Kaburaki Kiyokata (鏑木清方) (painter/draughtsman; Japanese; Male; 1878 - 1972)

Also known as

Kaburaki Kiyokata (鏑木清方); Ken'ichi (健一)


Painter. Born in Kanda Sakuma-cho, the son of Jono Saigiku and Kaburaki Fumi. His father was an important writer of popular fiction using the name Sansantei Arindo, who founded two newspapers -the 'Tokyo nichinichi shimbun' (1872) and 'Yamato shimbun' (1886). In 1891, while living in Kanda Higashi Konya-cho, became a pupil of Mizuno Toshikata (a pupil of Yoshitoshi), from whom he received the name Kiyokata in 1893. For the rest of the 1890s and until 1907 active as an illustrator of newspapers, literary journals and, from 1900, 'Kabuki' magazine. During the decade leading up to World War I contributed colour-printed frontispieces and cover designs to novels by Izumi Kyoka, Shimazaki Toson and other leading authors.

Began to exhibit paintings from 1897 onwards, forming in 1901 the Ugokai group which sought to revive genre painting in a contemporary manner. Sometimes these had nostalgic literary associations, such as 'Ichiyo joshi no haka' ('The Grave of Higuchi Ichiyo', 1902). In addition to exhibition pictures of beauties in his neo-Ukiyo-e style, such as the prize-winning 'Tsukiji Akashi-cho', shown at the eighth Teiten in 1927, he began a series of imaginative literary portraits such as that of the 'rakugo' performer 'San'yutei Encho' (1930). From c. 1927 revived genre painting in the album and handscroll formats which he referred to as 'table-top art' ('takujo geijutsu').
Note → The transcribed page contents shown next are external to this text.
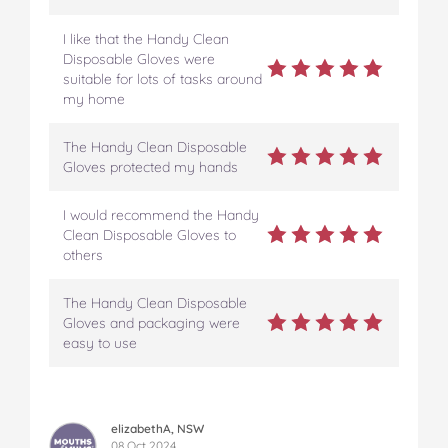
I like that the Handy Clean
Disposable Gloves were
suitable for lots of tasks around
my home
The Handy Clean Disposable
Gloves protected my hands
I would recommend the Handy
Clean Disposable Gloves to
others
The Handy Clean Disposable
Gloves and packaging were
easy to use
elizabethA, NSW
08 Oct 2024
Kiyokata had ambivalent feelings about being called an Ukiyo-e painter since, particularly early in his career, the lowly social status of Ukiyo-e artists might have hindered his acceptance by the Meiji art establishment. Once his position as a leading Nihonga painter was secure, however, he felt able to refer to himself as 'Kiyokata, last painter in the Ukiyo-e line' ('Ukiyo-e matsuryu Kiyokata') in an inscription on the box of a copy he made of one of Shunsho's great series, 'Manners and Customs of Women in the Twelve Months'. It was about this time, in 1935, that he did his own tribute to Shunsho, a series called 'Manners and Customs of the Twelve Months in the Meiji Era'.

N.B. A family member has confirmed that the correct reading of the name is Kaburaki.